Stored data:

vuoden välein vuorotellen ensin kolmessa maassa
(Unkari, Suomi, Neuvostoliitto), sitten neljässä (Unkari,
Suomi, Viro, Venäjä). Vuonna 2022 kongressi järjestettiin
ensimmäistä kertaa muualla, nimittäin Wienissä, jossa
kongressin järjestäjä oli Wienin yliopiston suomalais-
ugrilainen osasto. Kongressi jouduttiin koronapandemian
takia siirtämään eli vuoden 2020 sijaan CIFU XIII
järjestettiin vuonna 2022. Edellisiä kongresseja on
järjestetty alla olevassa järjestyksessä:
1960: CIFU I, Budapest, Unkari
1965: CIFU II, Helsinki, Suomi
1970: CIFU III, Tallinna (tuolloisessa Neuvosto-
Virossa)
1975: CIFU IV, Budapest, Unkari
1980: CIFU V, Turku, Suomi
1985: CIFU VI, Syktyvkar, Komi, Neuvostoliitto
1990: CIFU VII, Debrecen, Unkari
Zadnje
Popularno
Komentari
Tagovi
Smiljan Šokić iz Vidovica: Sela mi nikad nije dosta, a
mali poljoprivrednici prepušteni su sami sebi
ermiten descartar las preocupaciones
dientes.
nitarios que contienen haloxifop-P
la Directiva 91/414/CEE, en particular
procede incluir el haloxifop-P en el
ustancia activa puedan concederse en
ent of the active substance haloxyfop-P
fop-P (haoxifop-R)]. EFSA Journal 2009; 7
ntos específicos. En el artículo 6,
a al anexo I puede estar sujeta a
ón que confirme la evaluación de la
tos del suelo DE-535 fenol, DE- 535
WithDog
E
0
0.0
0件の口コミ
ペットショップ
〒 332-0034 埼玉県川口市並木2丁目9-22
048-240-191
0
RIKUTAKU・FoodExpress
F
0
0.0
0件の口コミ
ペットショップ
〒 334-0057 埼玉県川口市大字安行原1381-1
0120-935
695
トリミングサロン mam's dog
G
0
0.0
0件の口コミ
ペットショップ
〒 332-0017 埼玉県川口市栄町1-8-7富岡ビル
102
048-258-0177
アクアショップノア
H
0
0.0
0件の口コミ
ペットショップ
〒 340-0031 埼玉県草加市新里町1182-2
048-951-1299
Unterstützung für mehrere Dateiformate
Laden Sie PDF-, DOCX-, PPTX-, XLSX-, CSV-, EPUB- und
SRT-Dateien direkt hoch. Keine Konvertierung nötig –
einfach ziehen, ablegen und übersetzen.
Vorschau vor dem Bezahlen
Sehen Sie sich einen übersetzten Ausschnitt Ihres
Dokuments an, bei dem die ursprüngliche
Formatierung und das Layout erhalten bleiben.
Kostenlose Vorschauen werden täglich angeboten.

- TASK -
The lines wanted are those from the one with "048-240-191" through the last line of the records, repeated exactly and with both ends included.

- ANSWER TO THE EXERCISE -
048-240-191
0
RIKUTAKU・FoodExpress
F
0
0.0
0件の口コミ
ペットショップ
〒 334-0057 埼玉県川口市大字安行原1381-1
0120-935
695
トリミングサロン mam's dog
G
0
0.0
0件の口コミ
ペットショップ
〒 332-0017 埼玉県川口市栄町1-8-7富岡ビル
102
048-258-0177
アクアショップノア
H
0
0.0
0件の口コミ
ペットショップ
〒 340-0031 埼玉県草加市新里町1182-2
048-951-1299
Unterstützung für mehrere Dateiformate
Laden Sie PDF-, DOCX-, PPTX-, XLSX-, CSV-, EPUB- und
SRT-Dateien direkt hoch. Keine Konvertierung nötig –
einfach ziehen, ablegen und übersetzen.
Vorschau vor dem Bezahlen
Sehen Sie sich einen übersetzten Ausschnitt Ihres
Dokuments an, bei dem die ursprüngliche
Formatierung und das Layout erhalten bleiben.
Kostenlose Vorschauen werden täglich angeboten.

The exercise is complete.